◆ Job item: After locating the line with "to rely on his" in the entries below, output it and each following line up to and including the line with "mechanism, which is going to seal the wall", exactly and without pictures.

Extracted page text data

BEGIN

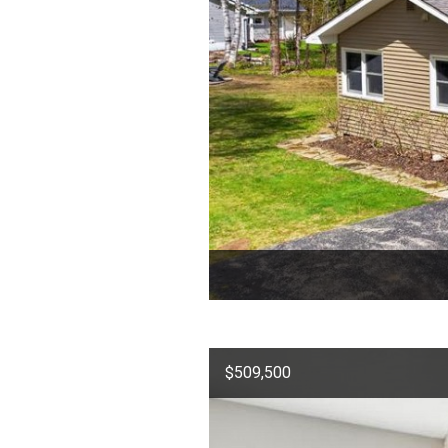
$509,500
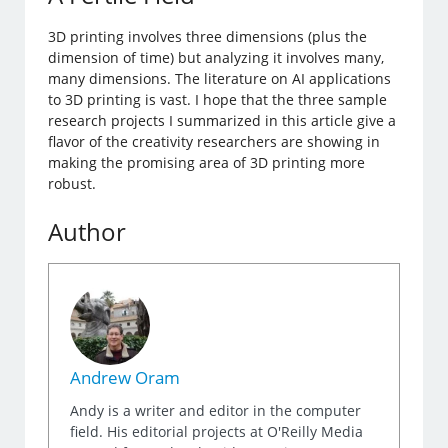
3D printing involves three dimensions (plus the
dimension of time) but analyzing it involves many,
many dimensions. The literature on AI applications
to 3D printing is vast. I hope that the three sample
research projects I summarized in this article give a
flavor of the creativity researchers are showing in
making the promising area of 3D printing more
robust.
Author
Andrew Oram
Andy is a writer and editor in the computer
field. His editorial projects at O'Reilly Media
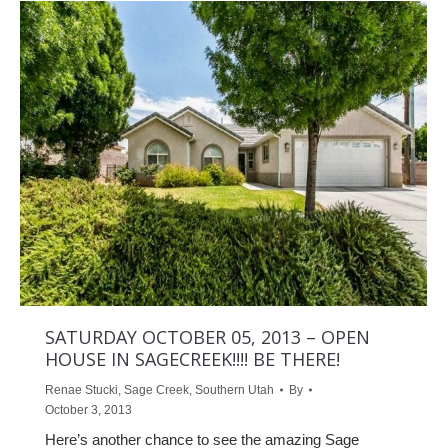
SATURDAY OCTOBER 05, 2013 – OPEN
HOUSE IN SAGECREEK!!!! BE THERE!
Renae Stucki
,
Sage Creek
,
Southern Utah
By
October 3, 2013
Here’s another chance to see the amazing Sage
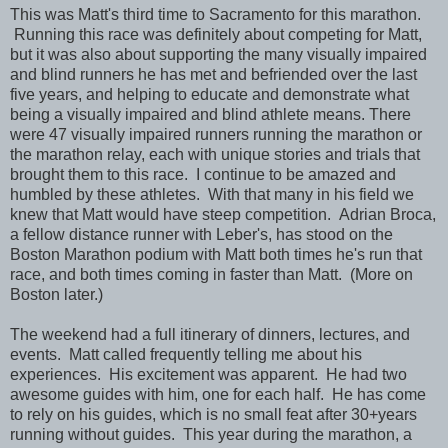
This was Matt's third time to Sacramento for this marathon.
Running this race was definitely about competing for Matt,
but it was also about supporting the many visually impaired
and blind runners he has met and befriended over the last
five years, and helping to educate and demonstrate what
being a visually impaired and blind athlete means. There
were 47 visually impaired runners running the marathon or
the marathon relay, each with unique stories and trials that
brought them to this race. I continue to be amazed and
humbled by these athletes. With that many in his field we
knew that Matt would have steep competition. Adrian Broca,
a fellow distance runner with Leber's, has stood on the
Boston Marathon podium with Matt both times he's run that
race, and both times coming in faster than Matt. (More on
Boston later.)
The weekend had a full itinerary of dinners, lectures, and
events. Matt called frequently telling me about his
experiences. His excitement was apparent. He had two
awesome guides with him, one for each half. He has come
to rely on his guides, which is no small feat after 30+years
running without guides. This year during the marathon, a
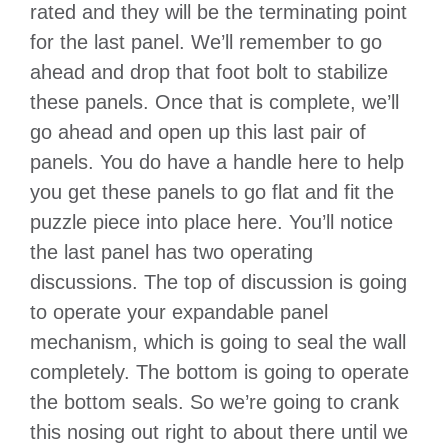
rated and they will be the terminating point
for the last panel. We’ll remember to go
ahead and drop that foot bolt to stabilize
these panels. Once that is complete, we’ll
go ahead and open up this last pair of
panels. You do have a handle here to help
you get these panels to go flat and fit the
puzzle piece into place here. You’ll notice
the last panel has two operating
discussions. The top of discussion is going
to operate your expandable panel
mechanism, which is going to seal the wall
completely. The bottom is going to operate
the bottom seals. So we’re going to crank
this nosing out right to about there until we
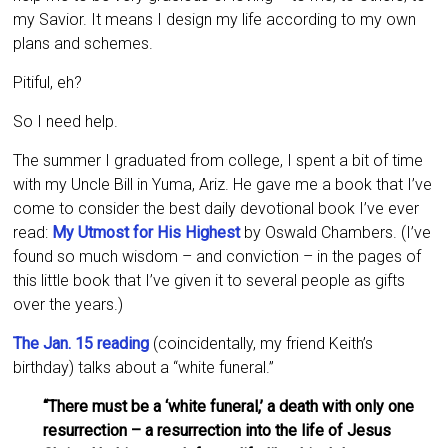
my Savior. It means I design my life according to my own
plans and schemes.
Pitiful, eh?
So I need help.
The summer I graduated from college, I spent a bit of time
with my Uncle Bill in Yuma, Ariz. He gave me a book that I’ve
come to consider the best daily devotional book I’ve ever
read:
My Utmost for His Highest
by Oswald Chambers. (I’ve
found so much wisdom – and conviction – in the pages of
this little book that I’ve given it to several people as gifts
over the years.)
The Jan. 15 reading
(coincidentally, my friend Keith’s
birthday) talks about a “white funeral.”
“There must be a ‘white funeral,’ a death with only one
resurrection – a resurrection into the life of Jesus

END

◆ Answer section:
to rely on his guides, which is no small feat after 30+years
running without guides. This year during the marathon, a
rated and they will be the terminating point
for the last panel. We’ll remember to go
ahead and drop that foot bolt to stabilize
these panels. Once that is complete, we’ll
go ahead and open up this last pair of
panels. You do have a handle here to help
you get these panels to go flat and fit the
puzzle piece into place here. You’ll notice
the last panel has two operating
discussions. The top of discussion is going
to operate your expandable panel
mechanism, which is going to seal the wall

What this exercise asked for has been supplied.